Interview by Sarah Vaughan  |  Photos by Casey Hilder

Made up of fabrics and scraps from throughout the years, her hospital quilt lies nearby as another reminder of her journey. “I finished it the day before my first surgery so I could take it to the hospital. My mother helped me finish it.”

 

“I like for my quilts to tell a story. Every one of them does not, but most of them do, and most of them have a name before they’re made and then they evolve from that name into whatever they need to be as I make them. Quilting changes as you go along. It never quite turns out the way you thought it would when you started, and I love that, because it means we’re learning something new every single day, no matter how many years we quilt. I gave away lots of baby quilts and wedding quilts in the first 10 years of quilting, and I’ve given a few in the last 10 years, but now, I mostly just experiment with things I want to learn, and I keep the pieces that I make and give them to family and close friends.”

 

Channeling creativity is as easy as observing the beauty of the natural world. After going on a 10-day trip to Italy for inspiration, she returned with nearly 4,000 photographs that she has since used to fuel the creative designs of her quilts. “I was also able to go to Ireland three times, and I remember so many things from there that were inspiring because they have the old architecture that’s just beautiful. Honestly, inspiration is just everywhere.”

 

While her quilts are beautiful and unique, acquiring one of your own costs friendship, not money.
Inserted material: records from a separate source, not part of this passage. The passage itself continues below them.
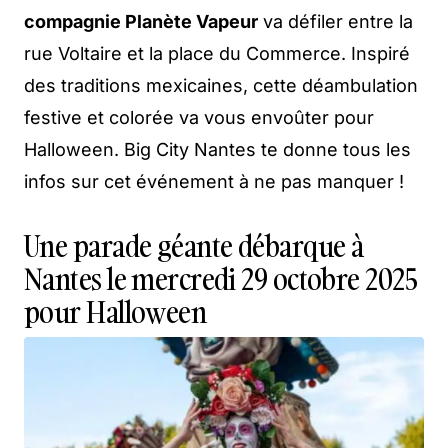
compagnie Planète Vapeur
va défiler entre la
rue Voltaire et la place du Commerce. Inspiré
des traditions mexicaines, cette déambulation
festive et colorée va vous envoûter pour
Halloween. Big City Nantes te donne tous les
infos sur cet événement à ne pas manquer !
Une parade géante débarque à
Nantes le mercredi 29 octobre 2025
pour Halloween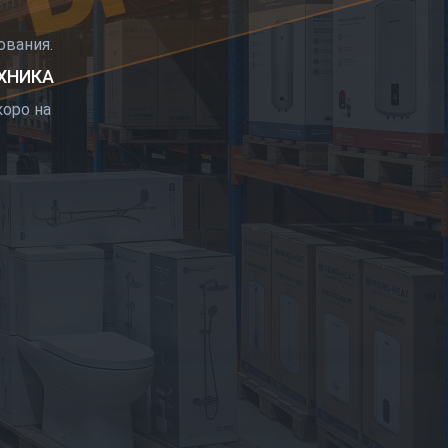
РЫТИЕ
вания.
ЕХНИКА
оро на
“The only quilt I’ve ever sold was the one I sold to fund the trip to Italy. People will ask me to make them, and I have to say no. A quilt is the most I can give of myself, so if I choose to make one, it’s a gift, and I don’t want any strings attached. Many people do make them and sell them, but I would rather keep mine and give them to someone special than to do that. Most of the time, I know what I’m going to do with it before it’s finished, but sometimes I don’t.”

 

The process of creating a quilt varies from start to finish. The first stage is conception, then drawing, designing, choosing patterns and fabrics, cutting, assembling, appliqueing, adding a border, and finally, quilting, which can take 40 hours or more, depending on the intricacy of the design. While a simple baby quilt can be finished in one afternoon, a larger, more detailed quilt can take 200 hours or more. Dana’s process is very traditional, using geometry to determine proportions and hand embroidery to create accents.

 

“Originally, I used patterns and took a few classes just to learn a little bit more about it, but since I had sewn for so many years, it came naturally and was just another thing I did. I used patterns for probably about 10 years, and then about 10 years ago, I met my quilting mentor, Ricky Tims. When I took a class from him and learned about making my own patterns and drawing my own applique and my own designs, a whole new world opened up, and my quilting changed forever, so for the past 10 years, that’s how I’ve approached it. Most of my quilts are created with hand-dyed fabrics. I just think they’re beautiful. They have movement; the colors are beautiful.”

 

“Quilting is all about the people. It’s all about sharing, and asking, ‘What did you do this year?’ and ‘What did you learn this year?’ and you learn about people’s families and their lives, and that’s my favorite part, and those memories are precious. I always say quilting has taught me so many things and made me a better person, and I’ve met amazing people along the way.”